Data excerpt:
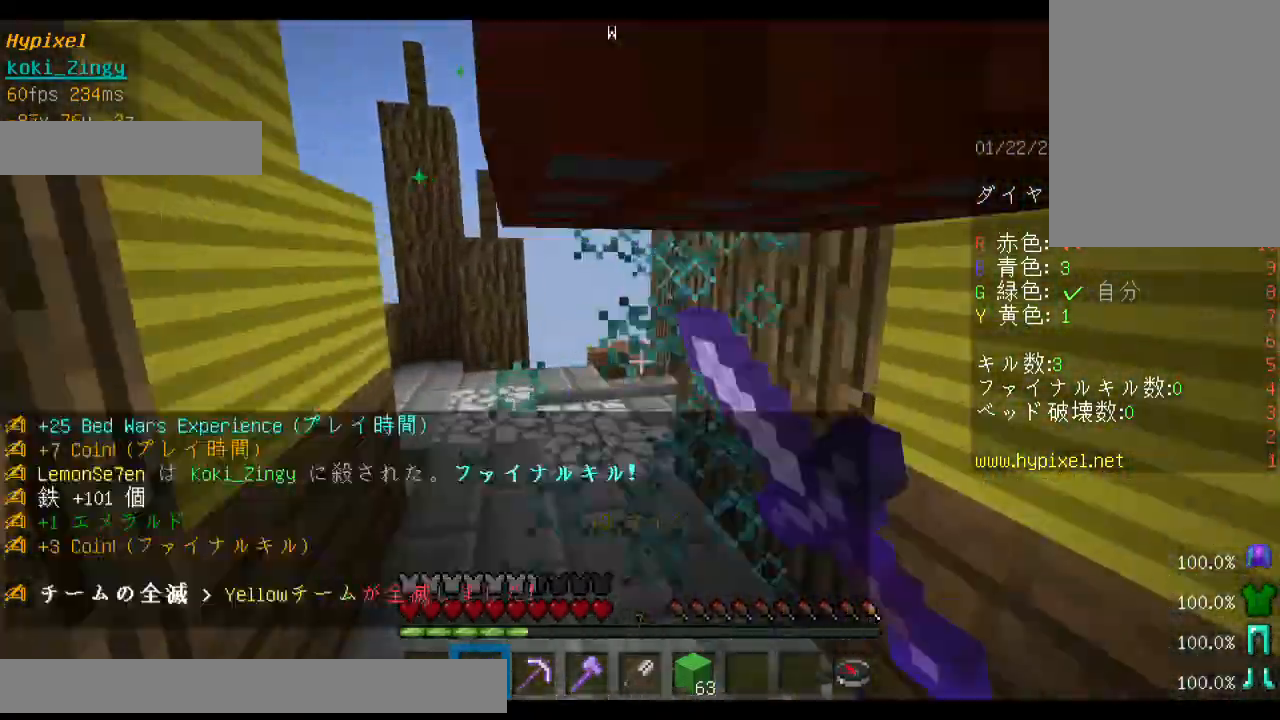
{"keys": [], "mouse": [], "events": [[100, "mouse_left", "down"], [100, "w", "up"], [200, "mouse_left", "up"], [233, "mouse_left", "down"], [300, "mouse_left", "up"]]}
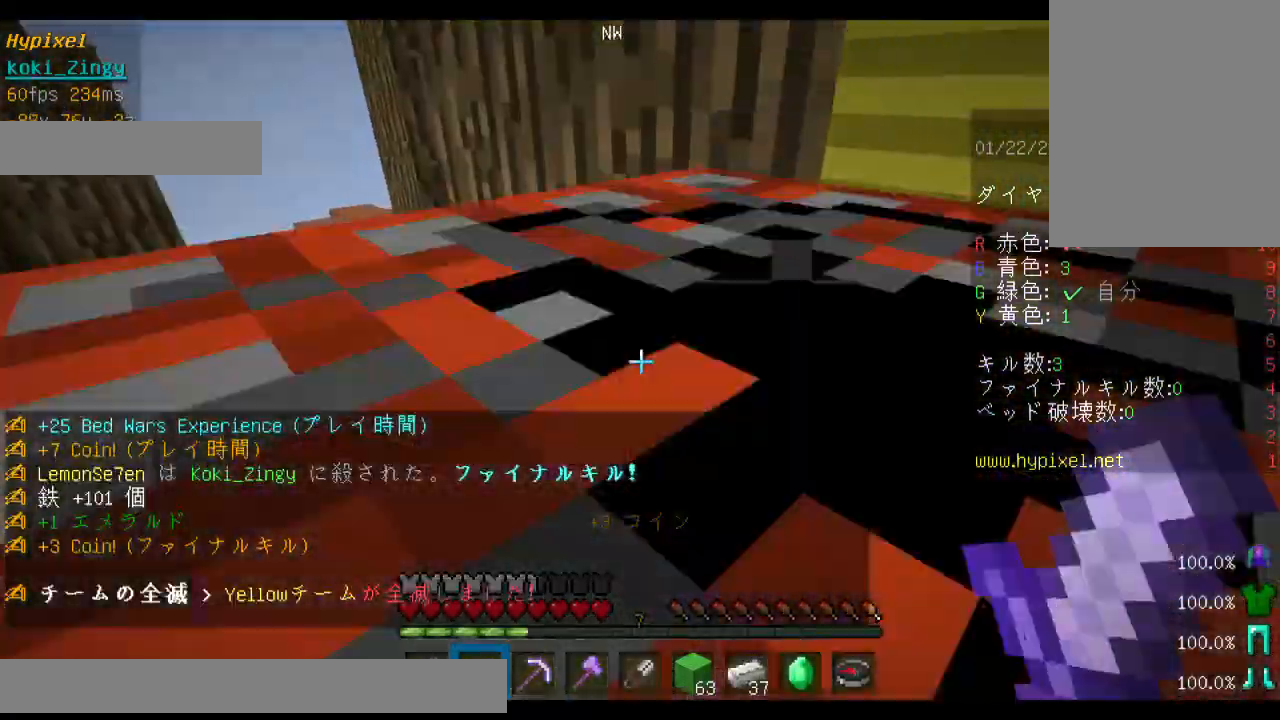
{"keys": ["a", "w"], "mouse": [], "events": [[33, "w", "down"], [100, "w", "up"], [200, "w", "down"], [233, "a", "down"]]}
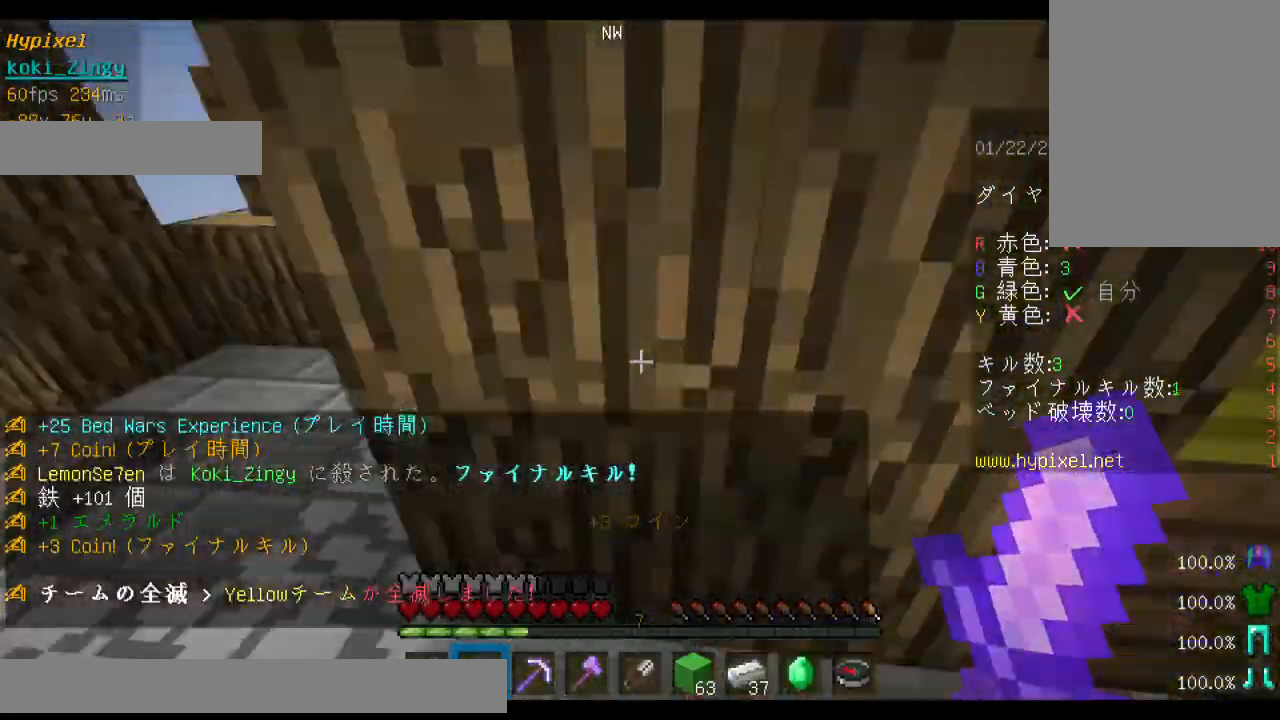
{"keys": ["w"], "mouse": [], "events": [[100, "a", "up"]]}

Work instruction:
Say the number of lines in the listing that hold "down", with no added words.

The completed task:
2